On Sunday 30 November, the council announced that the trial would end on 2 December, and in a letter to businesses and residents’ associations, Councillor Johnny Thalassites – who is the council’s lead member for planning, place and environment – explained:
“In the spring, different layers of government instructed the council to build a ‘pop up’ route “within weeks”. We had hoped that a scheme might help local businesses attract shoppers to the high street; and that residents would regard as useful an east-west path.
Alas – more than two months after installing temporary ‘wands’ on the road – it is clear that large majorities of local businesses and residents do not think the experiment has worked.
Kensington Business Forum and Kensington and Chelsea Chamber of Trade and Commerce have asked the council to take out the lanes, so that they can make the most of a busy holiday season; as have our resident associations across the high street, due to increased congestion.

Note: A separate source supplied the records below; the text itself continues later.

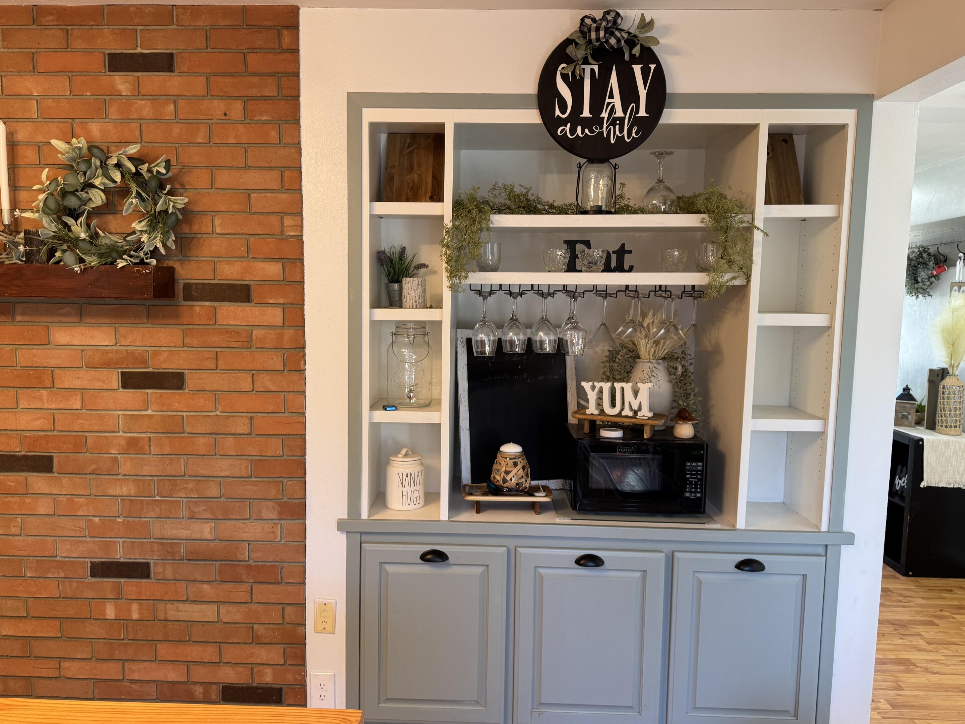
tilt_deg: -6.5
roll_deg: -0.9
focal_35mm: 25
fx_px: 697
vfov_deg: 54.9
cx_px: 467
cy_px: 367
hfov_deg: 69.4
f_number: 1.78
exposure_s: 1/60
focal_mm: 6.76
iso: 125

We understand this ask is supported by disability groups, such as Action Disability K&C, who are anxious about impacts on their members (including visually impaired people); as well as by Felicity Buchan MP and Tony Devenish AM, who ran a local survey on the subject.

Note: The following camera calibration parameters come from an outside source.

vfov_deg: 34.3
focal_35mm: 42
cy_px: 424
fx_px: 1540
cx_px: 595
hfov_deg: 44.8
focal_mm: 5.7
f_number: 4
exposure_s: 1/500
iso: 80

We want to listen to local businesses and local people. That is why we have acted to get the high street moving again.
Nonetheless, we know there are some residents who liked the project. We will continue to promote cycling and walking in the borough. To that end, we want to build on popular actions – from upgrading quiet bike routes on side streets, to a trial closure of Portobello Road on ‘market days’.
We expect work to take the lanes out will last five days. Some of the work will depend on weather, but I have asked our engineers to progress as quickly as it is safe to do so. I have also asked for non-emergency highways and utilities works along the road to be suspended in December.”
While the former bus lanes were largely unused by the cyclists, all the buses and taxis had to queue with all the other traffic in the only lane remaining for motor traffic.
The government and TfL’s cycling entusiasts had hoped that the cycle lanes would be filled by eager cyclists, but most of the time they were unused while cars, buses, taxis and lorries queued in the only remaining lane.